• EXERCISE BRIEF:
Please copy every line of the listing below exactly, leaving out the pictures.
— start DATA —
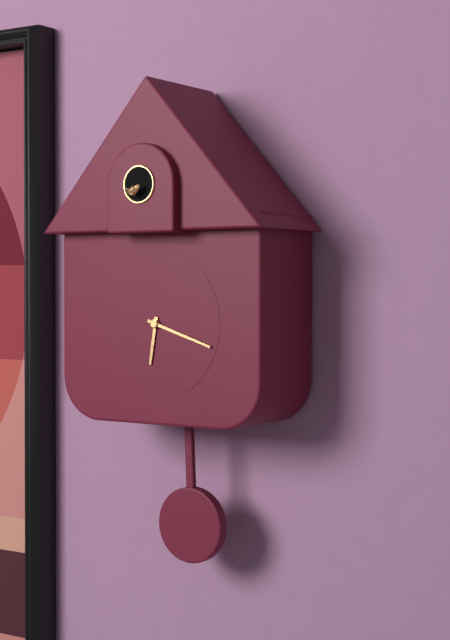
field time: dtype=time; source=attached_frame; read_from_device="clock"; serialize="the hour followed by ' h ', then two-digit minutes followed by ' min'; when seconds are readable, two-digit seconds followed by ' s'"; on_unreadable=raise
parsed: 6 h 18 min
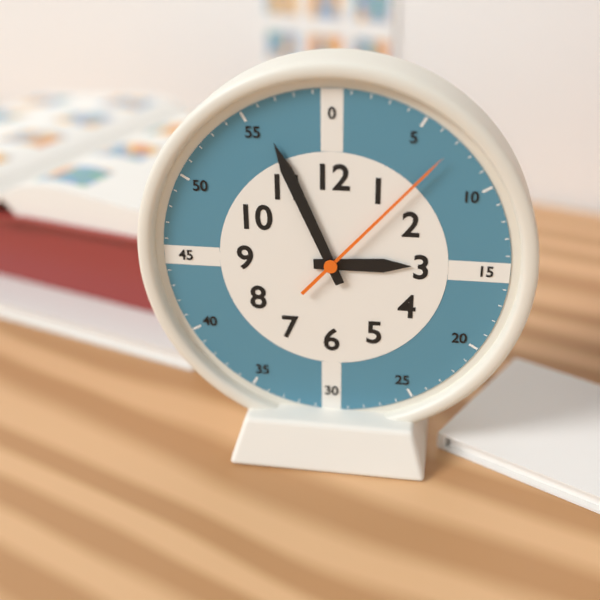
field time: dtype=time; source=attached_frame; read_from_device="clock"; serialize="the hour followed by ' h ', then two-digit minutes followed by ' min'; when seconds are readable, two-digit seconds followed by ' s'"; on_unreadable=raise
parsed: 2 h 56 min 07 s
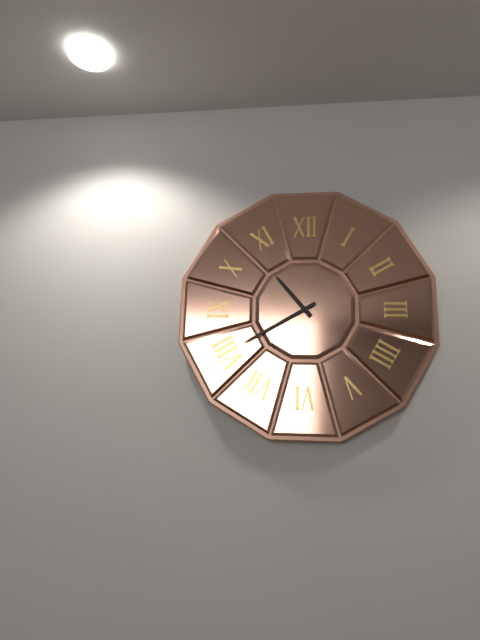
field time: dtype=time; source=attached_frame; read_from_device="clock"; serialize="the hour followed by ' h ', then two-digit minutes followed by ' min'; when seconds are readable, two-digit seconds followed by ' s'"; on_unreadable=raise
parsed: 10 h 40 min
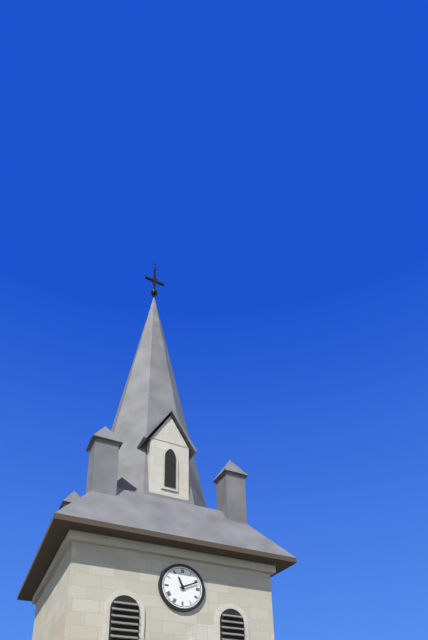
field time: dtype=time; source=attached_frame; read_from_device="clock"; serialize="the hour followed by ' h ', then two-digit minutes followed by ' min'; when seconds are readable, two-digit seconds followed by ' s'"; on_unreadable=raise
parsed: 11 h 11 min
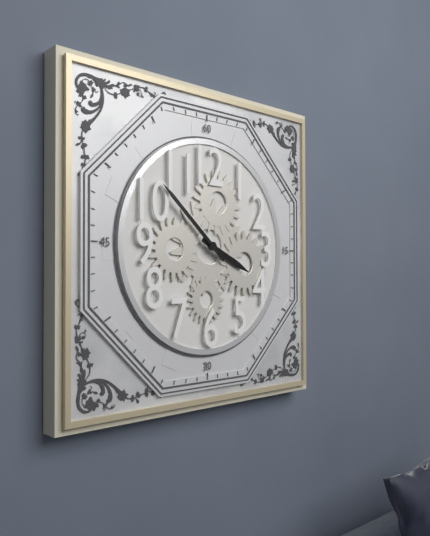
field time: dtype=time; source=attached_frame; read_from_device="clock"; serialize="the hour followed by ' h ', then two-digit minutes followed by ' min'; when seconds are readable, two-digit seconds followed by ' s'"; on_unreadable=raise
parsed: 3 h 52 min
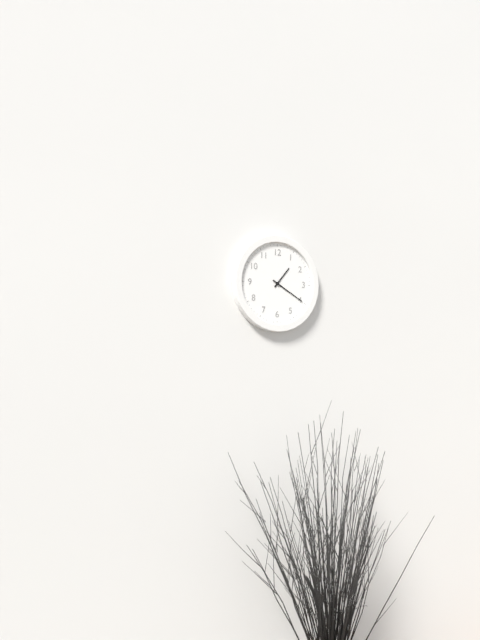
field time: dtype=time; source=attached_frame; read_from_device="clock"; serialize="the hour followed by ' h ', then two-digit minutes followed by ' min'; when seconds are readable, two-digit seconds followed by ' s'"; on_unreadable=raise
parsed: 1 h 20 min
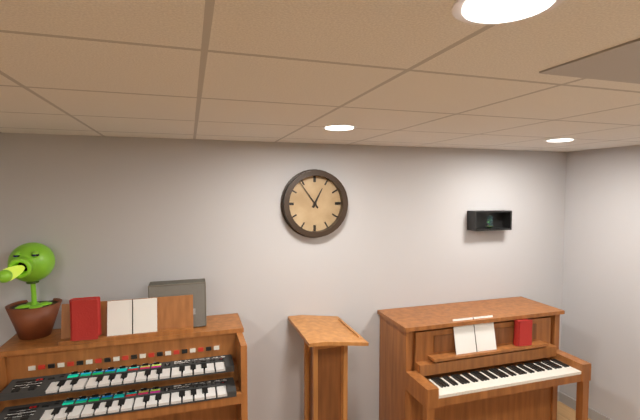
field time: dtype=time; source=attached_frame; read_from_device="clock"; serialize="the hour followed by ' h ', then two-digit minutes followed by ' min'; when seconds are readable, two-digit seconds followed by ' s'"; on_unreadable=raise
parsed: 12 h 54 min
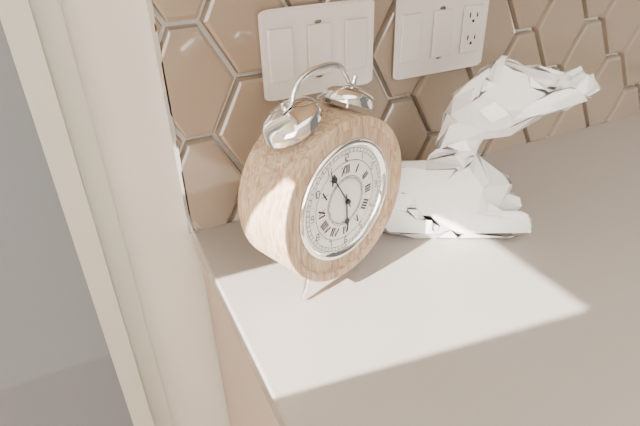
— end DATA —
• EXERCISE SOLUTION:
field time: dtype=time; source=attached_frame; read_from_device="clock"; serialize="the hour followed by ' h ', then two-digit minutes followed by ' min'; when seconds are readable, two-digit seconds followed by ' s'"; on_unreadable=raise
parsed: 6 h 18 min
field time: dtype=time; source=attached_frame; read_from_device="clock"; serialize="the hour followed by ' h ', then two-digit minutes followed by ' min'; when seconds are readable, two-digit seconds followed by ' s'"; on_unreadable=raise
parsed: 2 h 56 min 07 s
field time: dtype=time; source=attached_frame; read_from_device="clock"; serialize="the hour followed by ' h ', then two-digit minutes followed by ' min'; when seconds are readable, two-digit seconds followed by ' s'"; on_unreadable=raise
parsed: 10 h 40 min
field time: dtype=time; source=attached_frame; read_from_device="clock"; serialize="the hour followed by ' h ', then two-digit minutes followed by ' min'; when seconds are readable, two-digit seconds followed by ' s'"; on_unreadable=raise
parsed: 11 h 11 min
field time: dtype=time; source=attached_frame; read_from_device="clock"; serialize="the hour followed by ' h ', then two-digit minutes followed by ' min'; when seconds are readable, two-digit seconds followed by ' s'"; on_unreadable=raise
parsed: 3 h 52 min
field time: dtype=time; source=attached_frame; read_from_device="clock"; serialize="the hour followed by ' h ', then two-digit minutes followed by ' min'; when seconds are readable, two-digit seconds followed by ' s'"; on_unreadable=raise
parsed: 1 h 20 min
field time: dtype=time; source=attached_frame; read_from_device="clock"; serialize="the hour followed by ' h ', then two-digit minutes followed by ' min'; when seconds are readable, two-digit seconds followed by ' s'"; on_unreadable=raise
parsed: 12 h 54 min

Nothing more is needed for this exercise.